Aufgabe: Führe bitte den Auszug über die Leopard-2-Panzer und den Verteidigungshaushalt im Anschluss an seinen letzten Satz weiter.

Ausgewählter Auszug:
══════════════════════════════
Die Bundesregierung hatte angekündigt, bis Ende März 18 Leopard-2-Panzer aus eigenen Beständen an die Ukraine zu liefern. Bundesverteidigungsminister Boris Pistorius versprach bereits im Januar, an die Ukraine zwei Panzerbataillone von Leopard-2-Panzern aus der gesamten EU liefern zu wollen, insgesamt 62 Stück. Ältere und neuere Leopard-2-Panzer kommen aus Portugal, Polen, Spanien, Norwegen und anderen Ländern der EU, aber Deutschland muss die Genehmigung für die Lieferung an die Ukraine geben, da der Leopard 2 in Deutschland gebaut wird, ein ehrgeiziges und ein heftig diskutiertes Projekt, denn bisher hieß es ja in Deutschland: Keine Kampfpanzer in Kriegsgebiete.  

Zu der Gesamtdiskussion möchte ich sagen: Wir können froh sein, dass wir die Bundeswehr haben. Wir aus der Rüstungsindustrie sind nicht „die Bösen“! Wenn ich vor einem Jahr etwa zu politischen Veranstaltungen in Berlin gekommen bin und sagte, was ich mache, dann rangierte ich als Manager der Rüstungsindustrie irgendwo zwischen Pelzhändler und Drogenmafia. Das Image der Rüstungsindustrie ist katastrophal. Aber wenn man die Panzer und die Munition in einem Kriegsfall plötzlich braucht, dann ist man ziemlich froh, über die besten und sichersten Panzer zu verfügen.

Sehen Sie sich die Situation einmal genauer an: Es ist jetzt von Seiten der Bundesregierung von 19 Leopard-2-Panzern die Rede, die als Ersatz für eine zukunftssichere Aufstockung der Bundeswehr in den nächsten zwei Jahren gebaut werden sollen. Zum Vergleich: Polen hat gerade 1000 Kampfpanzer in Korea bestellt und will zusätzlich 1000 Schützenpanzer in eigener Produktion bauen. Natürlich haben die Polen auch Angst vor einer russischen Invasion. 

19 Leopard-2-Panzer! 18 Panzer zur Aufstockung der Bestände, und einer ist dann zusätzlich für die Verteidigung der Bundesrepublik in zwei Jahren vorgesehen? 

Richtig, ein Leopard-2-Panzer ist übrig. Und ich sage es auch in Richtung der Steuerzahler, das wird sehr teuer, wenn man Panzer in so geringen Stückzahlen bestellt. Es wäre viel günstiger, wenn auf einmal 100 Panzer bestellt werden würden.  

Reichen denn die 100 Milliarden Sondervermögen für den Verteidigungshaushalt, um die Defizite der letzten Jahrzehnte und das, was die Bundesrepublik im letzten Jahr an die Ukraine schon geliefert hat, wieder aufzustocken? 

Die 100 Milliarden Euro Sondervermögen reichen gerade einmal, um große Leerstände und altes Gerät, fehlende Munition usw. teilweise zu ersetzen. So hatte die Bundeswehr praktisch keine schweren Transporthubschrauber mehr. Als Ersatz sind nun 53 Stück in den USA bestellt worden. Es ist aus meiner Sicht klar, dass man den Verteidigungshaushalt um 20 bis 30 Milliarden pro Jahr aufstocken muss, um die inflationsbedingt ansteigenden Kosten der Armee, allein an Sprit und Sold, bezahlen zu können. Boris Pistorius sprach neulich immerhin von 10 Milliarden jährlich, das ist schon gut. Es sind aber 20 bis 30 Milliarden Euro nötig, um die Bundeswehr wehrtüchtig zu halten.
══════════════════════════════
Datensätze:

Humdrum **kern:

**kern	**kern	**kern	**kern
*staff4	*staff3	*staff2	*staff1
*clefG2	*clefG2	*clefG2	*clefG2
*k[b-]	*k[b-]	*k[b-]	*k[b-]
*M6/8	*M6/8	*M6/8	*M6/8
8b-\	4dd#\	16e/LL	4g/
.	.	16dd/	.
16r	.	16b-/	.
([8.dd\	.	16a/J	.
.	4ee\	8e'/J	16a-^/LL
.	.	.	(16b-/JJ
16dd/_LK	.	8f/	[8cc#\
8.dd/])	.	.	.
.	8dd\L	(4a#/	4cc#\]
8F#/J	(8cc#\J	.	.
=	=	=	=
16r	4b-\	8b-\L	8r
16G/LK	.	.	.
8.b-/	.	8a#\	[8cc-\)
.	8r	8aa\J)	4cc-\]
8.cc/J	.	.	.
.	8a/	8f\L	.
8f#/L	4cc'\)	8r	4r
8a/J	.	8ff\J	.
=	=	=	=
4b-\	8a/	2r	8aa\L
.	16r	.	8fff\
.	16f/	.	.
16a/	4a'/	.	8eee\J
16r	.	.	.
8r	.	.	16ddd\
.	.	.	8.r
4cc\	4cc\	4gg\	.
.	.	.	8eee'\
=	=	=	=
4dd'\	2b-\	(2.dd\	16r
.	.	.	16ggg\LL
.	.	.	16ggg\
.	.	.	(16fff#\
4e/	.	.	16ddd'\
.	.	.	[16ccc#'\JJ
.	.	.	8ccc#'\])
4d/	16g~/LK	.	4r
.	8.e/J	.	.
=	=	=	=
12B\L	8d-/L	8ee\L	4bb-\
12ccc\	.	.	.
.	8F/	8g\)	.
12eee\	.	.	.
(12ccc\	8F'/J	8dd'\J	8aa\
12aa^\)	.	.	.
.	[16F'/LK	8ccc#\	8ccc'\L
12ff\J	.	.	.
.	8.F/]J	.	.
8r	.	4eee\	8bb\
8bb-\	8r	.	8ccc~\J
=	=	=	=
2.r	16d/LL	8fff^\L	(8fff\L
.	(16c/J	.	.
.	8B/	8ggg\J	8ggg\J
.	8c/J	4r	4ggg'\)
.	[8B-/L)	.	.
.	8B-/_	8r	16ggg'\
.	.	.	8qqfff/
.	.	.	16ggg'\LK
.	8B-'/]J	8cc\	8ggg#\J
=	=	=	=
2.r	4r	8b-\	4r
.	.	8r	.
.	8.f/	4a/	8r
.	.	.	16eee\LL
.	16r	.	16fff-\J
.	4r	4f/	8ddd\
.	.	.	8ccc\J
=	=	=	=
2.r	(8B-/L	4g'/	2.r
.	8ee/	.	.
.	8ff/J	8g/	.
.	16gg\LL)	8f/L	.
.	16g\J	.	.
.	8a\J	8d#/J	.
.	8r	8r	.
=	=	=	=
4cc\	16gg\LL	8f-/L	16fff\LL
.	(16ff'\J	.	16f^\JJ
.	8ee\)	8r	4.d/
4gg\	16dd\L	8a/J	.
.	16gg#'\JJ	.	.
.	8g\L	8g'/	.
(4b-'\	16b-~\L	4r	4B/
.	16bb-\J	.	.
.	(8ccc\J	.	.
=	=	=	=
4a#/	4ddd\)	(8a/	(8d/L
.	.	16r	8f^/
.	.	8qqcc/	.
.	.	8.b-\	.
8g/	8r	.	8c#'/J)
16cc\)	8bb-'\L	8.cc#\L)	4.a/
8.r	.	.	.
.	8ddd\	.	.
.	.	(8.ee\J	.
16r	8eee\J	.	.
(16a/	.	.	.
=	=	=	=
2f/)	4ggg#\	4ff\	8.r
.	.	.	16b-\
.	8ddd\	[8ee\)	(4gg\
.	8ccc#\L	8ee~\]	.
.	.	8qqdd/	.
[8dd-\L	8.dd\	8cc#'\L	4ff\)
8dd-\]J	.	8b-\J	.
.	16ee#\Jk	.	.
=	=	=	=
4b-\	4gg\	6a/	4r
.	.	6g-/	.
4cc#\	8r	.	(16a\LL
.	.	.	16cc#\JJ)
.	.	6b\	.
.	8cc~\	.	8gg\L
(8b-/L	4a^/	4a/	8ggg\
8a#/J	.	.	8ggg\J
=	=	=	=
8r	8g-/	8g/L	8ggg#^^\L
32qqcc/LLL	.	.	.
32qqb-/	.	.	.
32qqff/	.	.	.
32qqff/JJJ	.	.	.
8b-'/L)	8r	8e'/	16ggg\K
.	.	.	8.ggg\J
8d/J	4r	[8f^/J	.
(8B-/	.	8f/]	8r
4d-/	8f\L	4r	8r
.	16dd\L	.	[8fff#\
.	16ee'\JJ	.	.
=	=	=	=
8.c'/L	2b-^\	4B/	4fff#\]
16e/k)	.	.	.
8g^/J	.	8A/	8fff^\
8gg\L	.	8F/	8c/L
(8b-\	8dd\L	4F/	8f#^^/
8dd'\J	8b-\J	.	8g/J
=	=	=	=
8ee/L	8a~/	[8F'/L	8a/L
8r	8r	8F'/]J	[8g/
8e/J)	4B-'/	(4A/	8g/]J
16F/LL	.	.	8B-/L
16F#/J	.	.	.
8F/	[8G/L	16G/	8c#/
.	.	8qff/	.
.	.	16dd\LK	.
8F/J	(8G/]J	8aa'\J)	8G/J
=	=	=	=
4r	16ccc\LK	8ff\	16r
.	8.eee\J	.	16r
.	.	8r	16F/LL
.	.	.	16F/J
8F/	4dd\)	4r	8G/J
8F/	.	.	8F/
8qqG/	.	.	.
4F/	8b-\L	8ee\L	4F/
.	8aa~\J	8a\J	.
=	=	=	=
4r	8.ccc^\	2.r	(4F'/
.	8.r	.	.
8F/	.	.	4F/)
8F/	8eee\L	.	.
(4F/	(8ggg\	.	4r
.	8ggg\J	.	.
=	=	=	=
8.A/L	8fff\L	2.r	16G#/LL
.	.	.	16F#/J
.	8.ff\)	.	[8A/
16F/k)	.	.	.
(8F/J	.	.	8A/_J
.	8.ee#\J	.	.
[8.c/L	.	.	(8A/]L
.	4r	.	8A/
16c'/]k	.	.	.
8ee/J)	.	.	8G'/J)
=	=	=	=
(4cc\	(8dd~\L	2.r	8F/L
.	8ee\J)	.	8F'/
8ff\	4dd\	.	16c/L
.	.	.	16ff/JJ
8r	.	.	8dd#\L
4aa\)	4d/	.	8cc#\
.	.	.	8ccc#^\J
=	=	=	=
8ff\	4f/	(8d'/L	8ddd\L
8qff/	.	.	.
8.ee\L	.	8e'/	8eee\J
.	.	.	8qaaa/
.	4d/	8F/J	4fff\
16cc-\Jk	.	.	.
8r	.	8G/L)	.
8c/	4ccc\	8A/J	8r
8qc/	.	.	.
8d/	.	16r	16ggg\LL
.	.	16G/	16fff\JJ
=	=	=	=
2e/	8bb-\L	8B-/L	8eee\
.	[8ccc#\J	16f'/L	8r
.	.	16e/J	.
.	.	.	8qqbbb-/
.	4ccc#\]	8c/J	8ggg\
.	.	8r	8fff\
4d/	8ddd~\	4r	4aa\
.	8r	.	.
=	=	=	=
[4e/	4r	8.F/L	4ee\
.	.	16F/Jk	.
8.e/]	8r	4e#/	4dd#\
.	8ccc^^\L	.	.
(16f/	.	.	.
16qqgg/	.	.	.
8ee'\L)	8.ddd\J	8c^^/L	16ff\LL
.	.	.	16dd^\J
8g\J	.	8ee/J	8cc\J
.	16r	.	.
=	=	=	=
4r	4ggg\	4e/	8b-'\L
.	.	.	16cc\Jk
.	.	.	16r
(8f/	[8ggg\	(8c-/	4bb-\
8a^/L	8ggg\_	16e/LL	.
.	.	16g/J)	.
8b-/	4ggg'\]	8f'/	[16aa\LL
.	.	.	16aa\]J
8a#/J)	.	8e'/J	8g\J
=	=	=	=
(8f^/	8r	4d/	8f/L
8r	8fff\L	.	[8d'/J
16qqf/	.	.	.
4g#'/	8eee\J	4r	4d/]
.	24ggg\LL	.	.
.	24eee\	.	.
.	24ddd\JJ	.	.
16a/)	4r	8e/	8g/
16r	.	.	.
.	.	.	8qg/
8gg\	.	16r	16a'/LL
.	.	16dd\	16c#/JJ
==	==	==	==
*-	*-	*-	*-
══════════════════════════════
Ergebnis:
Sie sind 2022 von einem Finanzinvestor aus London gekauft worden. Ist das in Kriegszeiten nicht gefährlich? Gehen da nicht Militärgeheimnisse verloren? Werden Sie von Ihrem Investor politisch gegängelt oder kontrolliert? 

Nein, es handelt sich um Finanzinvestoren, die sind primär an der Rendite interessiert. Und Militärgeheimnisse erfahren die schon deshalb nicht, weil ich als Manager dieser Firma die Militärgeheimnisse von Vincorion selbst nicht kenne, die kennen nur ein paar ausgewählte Ingenieure bei uns. Zudem haben wir für die Übernahme der Anteile eine Zustimmung aus dem Wirtschafts- und dem Verteidigungsministerium. Die hätten wir bei einem Verkauf an einen russischen oder chinesischen Investor in diesen Zeiten sicher nicht gekriegt.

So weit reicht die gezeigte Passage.